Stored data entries
══════════
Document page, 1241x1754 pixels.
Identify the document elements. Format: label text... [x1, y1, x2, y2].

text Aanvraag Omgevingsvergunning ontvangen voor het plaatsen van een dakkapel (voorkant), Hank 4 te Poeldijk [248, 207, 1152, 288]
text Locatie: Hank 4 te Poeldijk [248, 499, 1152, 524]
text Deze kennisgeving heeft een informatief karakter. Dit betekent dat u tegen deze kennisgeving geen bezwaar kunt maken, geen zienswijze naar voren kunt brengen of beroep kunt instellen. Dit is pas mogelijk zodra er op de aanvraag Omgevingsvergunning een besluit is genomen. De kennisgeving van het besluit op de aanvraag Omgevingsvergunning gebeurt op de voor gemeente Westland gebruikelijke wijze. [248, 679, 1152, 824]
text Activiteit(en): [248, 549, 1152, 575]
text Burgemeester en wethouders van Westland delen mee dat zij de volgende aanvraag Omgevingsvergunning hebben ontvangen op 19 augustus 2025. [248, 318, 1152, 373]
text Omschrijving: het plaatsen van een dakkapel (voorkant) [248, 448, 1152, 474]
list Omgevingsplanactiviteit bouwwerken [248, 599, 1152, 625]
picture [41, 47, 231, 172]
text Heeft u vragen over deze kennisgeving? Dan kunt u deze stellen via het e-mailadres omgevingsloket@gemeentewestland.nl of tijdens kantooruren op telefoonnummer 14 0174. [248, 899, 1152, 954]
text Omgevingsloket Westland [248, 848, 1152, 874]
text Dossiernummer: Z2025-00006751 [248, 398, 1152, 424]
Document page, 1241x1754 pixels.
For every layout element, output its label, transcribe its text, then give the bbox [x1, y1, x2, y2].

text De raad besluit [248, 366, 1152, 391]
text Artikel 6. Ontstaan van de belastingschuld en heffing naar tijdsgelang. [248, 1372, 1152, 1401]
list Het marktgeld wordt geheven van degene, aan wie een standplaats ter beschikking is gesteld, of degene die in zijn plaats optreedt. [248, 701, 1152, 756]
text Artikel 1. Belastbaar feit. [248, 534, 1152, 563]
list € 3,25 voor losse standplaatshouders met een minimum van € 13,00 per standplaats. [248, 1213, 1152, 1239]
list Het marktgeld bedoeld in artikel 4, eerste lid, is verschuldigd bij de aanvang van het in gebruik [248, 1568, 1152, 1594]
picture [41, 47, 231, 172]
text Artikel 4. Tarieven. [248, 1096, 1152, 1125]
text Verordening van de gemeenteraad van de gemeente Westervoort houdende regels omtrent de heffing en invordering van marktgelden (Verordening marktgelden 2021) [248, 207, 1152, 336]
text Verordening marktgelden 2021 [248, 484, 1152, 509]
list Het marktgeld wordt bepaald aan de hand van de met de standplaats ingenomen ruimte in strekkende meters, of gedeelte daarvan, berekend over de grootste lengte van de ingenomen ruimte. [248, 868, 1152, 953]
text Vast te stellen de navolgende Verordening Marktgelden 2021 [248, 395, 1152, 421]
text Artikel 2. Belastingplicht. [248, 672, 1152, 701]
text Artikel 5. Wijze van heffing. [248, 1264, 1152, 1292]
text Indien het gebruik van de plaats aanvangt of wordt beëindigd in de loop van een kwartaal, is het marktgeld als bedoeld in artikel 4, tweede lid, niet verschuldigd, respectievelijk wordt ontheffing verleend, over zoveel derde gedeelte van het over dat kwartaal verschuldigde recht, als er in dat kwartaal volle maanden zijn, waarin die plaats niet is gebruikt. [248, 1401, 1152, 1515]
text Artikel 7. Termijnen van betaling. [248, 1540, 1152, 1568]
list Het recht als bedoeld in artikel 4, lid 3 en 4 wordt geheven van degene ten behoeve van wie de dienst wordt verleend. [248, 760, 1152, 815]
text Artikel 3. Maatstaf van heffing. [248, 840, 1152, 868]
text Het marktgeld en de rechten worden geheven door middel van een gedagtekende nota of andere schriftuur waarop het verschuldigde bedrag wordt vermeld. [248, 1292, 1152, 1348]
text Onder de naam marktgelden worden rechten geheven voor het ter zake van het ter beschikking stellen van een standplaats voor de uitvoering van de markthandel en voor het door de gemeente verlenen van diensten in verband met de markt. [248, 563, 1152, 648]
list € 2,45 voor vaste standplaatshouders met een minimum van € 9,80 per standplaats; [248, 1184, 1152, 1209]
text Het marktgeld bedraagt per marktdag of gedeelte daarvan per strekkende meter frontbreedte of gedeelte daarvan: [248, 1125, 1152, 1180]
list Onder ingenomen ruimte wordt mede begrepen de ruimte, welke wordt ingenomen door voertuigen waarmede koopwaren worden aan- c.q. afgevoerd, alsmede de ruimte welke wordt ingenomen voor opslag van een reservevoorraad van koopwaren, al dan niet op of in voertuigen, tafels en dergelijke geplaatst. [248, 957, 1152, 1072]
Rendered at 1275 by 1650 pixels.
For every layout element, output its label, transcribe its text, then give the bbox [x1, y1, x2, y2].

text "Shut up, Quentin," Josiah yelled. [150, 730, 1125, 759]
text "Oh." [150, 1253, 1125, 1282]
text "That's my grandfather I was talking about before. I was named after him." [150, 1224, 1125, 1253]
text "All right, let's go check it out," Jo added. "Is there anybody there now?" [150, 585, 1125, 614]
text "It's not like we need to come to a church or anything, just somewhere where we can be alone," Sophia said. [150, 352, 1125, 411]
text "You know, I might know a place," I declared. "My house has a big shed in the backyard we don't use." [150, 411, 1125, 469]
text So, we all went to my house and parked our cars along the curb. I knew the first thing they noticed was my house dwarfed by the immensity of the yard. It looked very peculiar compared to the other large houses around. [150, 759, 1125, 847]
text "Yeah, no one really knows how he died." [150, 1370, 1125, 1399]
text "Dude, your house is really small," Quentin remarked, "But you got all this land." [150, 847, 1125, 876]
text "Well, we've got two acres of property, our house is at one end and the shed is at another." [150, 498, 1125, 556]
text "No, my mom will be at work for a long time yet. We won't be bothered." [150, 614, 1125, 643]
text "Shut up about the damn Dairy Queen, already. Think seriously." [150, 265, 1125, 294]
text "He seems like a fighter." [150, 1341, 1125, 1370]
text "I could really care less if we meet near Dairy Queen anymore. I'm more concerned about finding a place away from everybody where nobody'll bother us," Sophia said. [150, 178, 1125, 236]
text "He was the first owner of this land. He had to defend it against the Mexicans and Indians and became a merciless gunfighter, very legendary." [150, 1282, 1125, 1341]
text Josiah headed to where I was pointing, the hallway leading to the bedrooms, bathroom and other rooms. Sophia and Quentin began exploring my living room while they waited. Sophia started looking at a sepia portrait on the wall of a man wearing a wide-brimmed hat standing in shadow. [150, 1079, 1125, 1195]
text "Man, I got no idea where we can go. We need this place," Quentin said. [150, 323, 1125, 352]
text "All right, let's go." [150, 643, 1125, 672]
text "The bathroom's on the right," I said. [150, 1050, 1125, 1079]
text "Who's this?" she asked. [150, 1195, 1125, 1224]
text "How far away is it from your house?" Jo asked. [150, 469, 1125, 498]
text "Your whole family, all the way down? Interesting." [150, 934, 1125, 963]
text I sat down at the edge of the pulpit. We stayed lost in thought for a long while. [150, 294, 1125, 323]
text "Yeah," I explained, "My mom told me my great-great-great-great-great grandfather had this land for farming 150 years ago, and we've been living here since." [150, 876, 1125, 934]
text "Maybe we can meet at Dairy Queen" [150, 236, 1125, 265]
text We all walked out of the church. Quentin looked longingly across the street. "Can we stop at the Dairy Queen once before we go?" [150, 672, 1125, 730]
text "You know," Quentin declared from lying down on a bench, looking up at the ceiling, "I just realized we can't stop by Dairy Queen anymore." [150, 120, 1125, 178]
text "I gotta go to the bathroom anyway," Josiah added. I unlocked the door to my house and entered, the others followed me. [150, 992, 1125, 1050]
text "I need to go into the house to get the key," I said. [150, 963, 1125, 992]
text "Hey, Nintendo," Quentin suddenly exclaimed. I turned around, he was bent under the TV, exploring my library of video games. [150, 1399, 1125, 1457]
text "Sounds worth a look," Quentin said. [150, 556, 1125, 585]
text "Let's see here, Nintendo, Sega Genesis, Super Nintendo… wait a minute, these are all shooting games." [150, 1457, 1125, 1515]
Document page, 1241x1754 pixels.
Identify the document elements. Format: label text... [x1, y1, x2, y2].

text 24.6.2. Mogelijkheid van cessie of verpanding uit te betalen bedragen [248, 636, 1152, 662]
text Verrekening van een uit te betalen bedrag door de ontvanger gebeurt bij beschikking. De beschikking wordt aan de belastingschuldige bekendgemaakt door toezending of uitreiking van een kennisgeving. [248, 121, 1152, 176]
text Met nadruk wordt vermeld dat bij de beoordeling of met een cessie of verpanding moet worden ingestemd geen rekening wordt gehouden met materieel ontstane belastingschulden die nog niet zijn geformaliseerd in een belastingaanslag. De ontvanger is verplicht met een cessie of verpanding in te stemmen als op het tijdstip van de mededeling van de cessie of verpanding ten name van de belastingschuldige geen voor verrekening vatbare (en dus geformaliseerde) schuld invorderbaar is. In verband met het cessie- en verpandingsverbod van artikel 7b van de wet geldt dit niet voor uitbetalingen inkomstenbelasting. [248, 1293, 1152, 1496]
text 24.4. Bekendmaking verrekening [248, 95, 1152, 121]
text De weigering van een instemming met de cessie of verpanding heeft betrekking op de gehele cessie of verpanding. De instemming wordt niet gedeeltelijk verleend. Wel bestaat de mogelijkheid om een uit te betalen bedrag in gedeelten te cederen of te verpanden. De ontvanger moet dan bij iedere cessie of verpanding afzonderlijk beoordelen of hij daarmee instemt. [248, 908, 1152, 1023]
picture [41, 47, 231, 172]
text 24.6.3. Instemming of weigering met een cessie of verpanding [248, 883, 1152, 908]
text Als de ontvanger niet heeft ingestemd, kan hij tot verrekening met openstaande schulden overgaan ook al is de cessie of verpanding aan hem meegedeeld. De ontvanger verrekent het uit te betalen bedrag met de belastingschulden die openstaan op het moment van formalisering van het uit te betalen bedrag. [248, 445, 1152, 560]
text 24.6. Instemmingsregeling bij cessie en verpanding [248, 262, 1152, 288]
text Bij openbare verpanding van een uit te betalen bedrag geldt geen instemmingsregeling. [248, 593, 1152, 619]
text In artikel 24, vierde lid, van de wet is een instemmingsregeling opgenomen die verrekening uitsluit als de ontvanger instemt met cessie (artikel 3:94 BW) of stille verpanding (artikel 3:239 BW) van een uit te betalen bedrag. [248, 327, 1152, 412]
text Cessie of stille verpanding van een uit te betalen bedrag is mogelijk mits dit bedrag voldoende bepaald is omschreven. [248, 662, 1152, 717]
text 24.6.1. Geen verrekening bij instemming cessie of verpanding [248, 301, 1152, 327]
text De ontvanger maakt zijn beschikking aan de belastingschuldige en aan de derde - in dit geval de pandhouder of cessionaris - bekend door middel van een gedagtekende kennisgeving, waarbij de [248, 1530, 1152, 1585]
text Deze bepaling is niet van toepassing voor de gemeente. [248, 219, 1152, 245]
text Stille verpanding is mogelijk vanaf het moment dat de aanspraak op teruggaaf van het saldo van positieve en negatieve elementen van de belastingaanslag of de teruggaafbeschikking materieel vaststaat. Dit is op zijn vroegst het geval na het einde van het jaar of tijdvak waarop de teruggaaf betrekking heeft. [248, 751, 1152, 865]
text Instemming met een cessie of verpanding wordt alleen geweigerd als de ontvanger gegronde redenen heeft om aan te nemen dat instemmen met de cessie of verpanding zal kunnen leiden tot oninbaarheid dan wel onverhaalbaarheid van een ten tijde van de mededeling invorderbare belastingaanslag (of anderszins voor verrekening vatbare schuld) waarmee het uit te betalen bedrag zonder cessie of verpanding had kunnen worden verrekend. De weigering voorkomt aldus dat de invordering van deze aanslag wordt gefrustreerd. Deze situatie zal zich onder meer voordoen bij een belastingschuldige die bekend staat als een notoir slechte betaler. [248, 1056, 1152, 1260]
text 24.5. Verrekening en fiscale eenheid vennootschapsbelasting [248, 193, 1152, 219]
══════════
§ **What this task involves**
Pull out every line in the data above that has the word "betrekking".

§ **Your response**
text De weigering van een instemming met de cessie of verpanding heeft betrekking op de gehele cessie of verpanding. De instemming wordt niet gedeeltelijk verleend. Wel bestaat de mogelijkheid om een uit te betalen bedrag in gedeelten te cederen of te verpanden. De ontvanger moet dan bij iedere cessie of verpanding afzonderlijk beoordelen of hij daarmee instemt. [248, 908, 1152, 1023]
text Stille verpanding is mogelijk vanaf het moment dat de aanspraak op teruggaaf van het saldo van positieve en negatieve elementen van de belastingaanslag of de teruggaafbeschikking materieel vaststaat. Dit is op zijn vroegst het geval na het einde van het jaar of tijdvak waarop de teruggaaf betrekking heeft. [248, 751, 1152, 865]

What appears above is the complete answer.